Provided records:
========

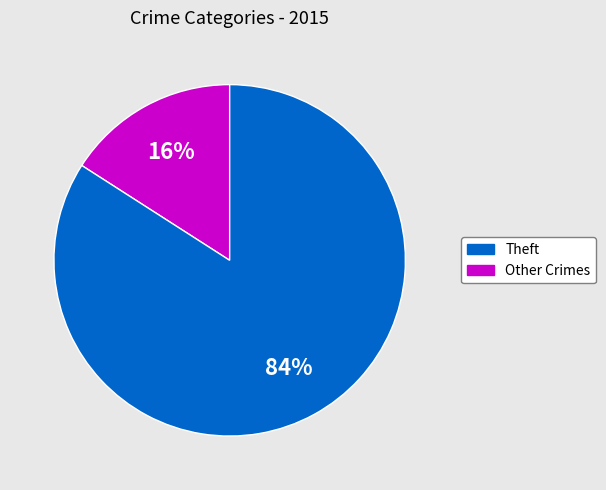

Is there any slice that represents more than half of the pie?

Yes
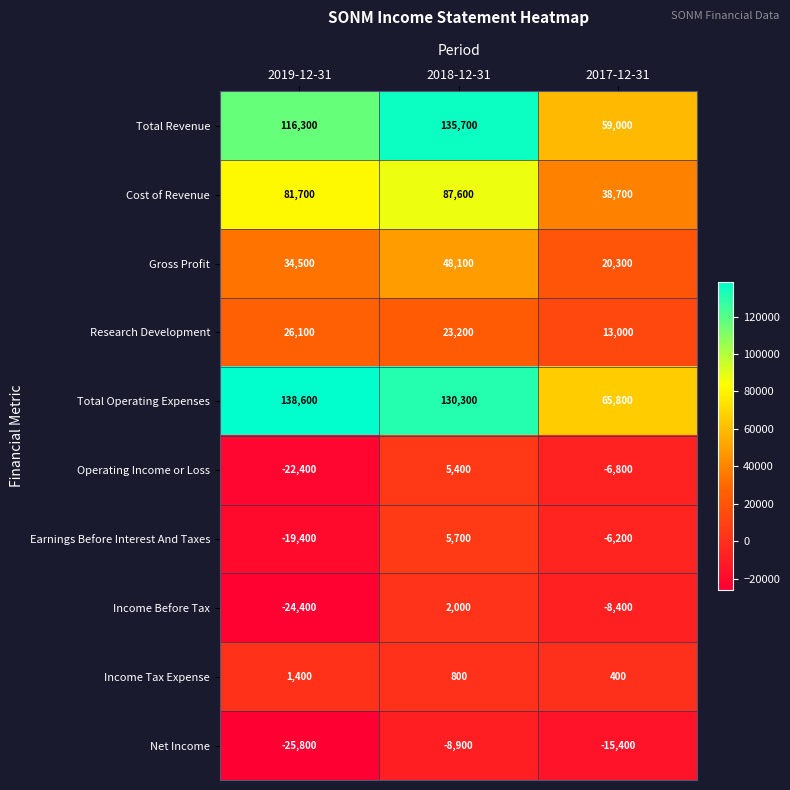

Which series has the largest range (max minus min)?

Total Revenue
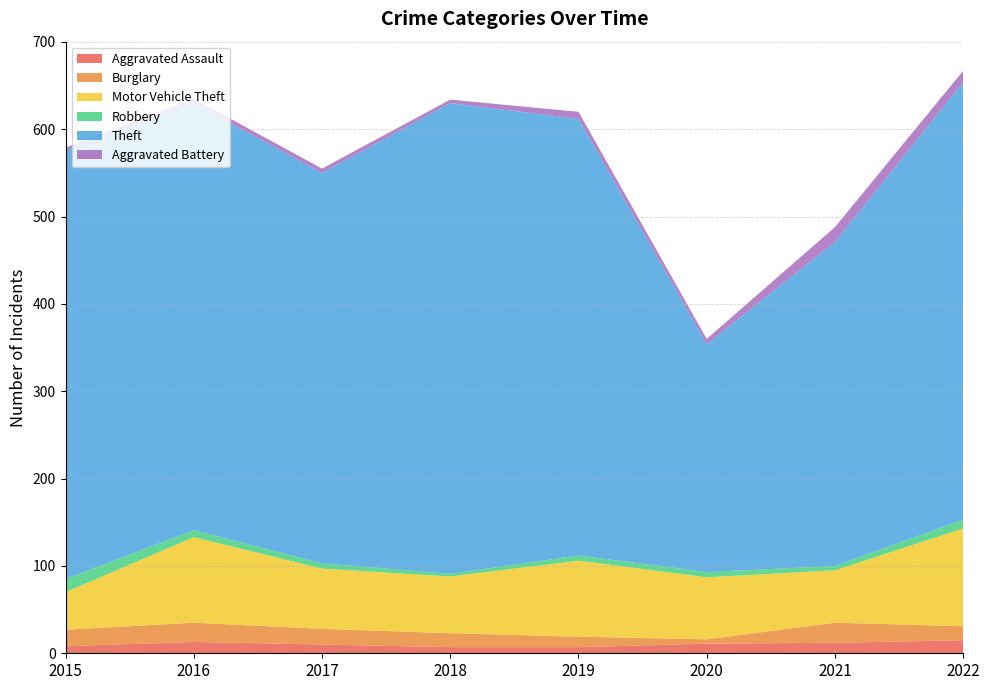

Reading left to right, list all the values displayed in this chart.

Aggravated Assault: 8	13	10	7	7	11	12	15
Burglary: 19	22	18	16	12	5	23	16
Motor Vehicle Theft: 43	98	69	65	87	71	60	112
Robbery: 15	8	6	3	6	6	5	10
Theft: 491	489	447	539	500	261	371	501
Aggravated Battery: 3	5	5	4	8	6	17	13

========

Directive: Find every line in the rows above that contains the word "Theft", and copy each of those lines in full.

Solved problem:
Motor Vehicle Theft: 43	98	69	65	87	71	60	112
Theft: 491	489	447	539	500	261	371	501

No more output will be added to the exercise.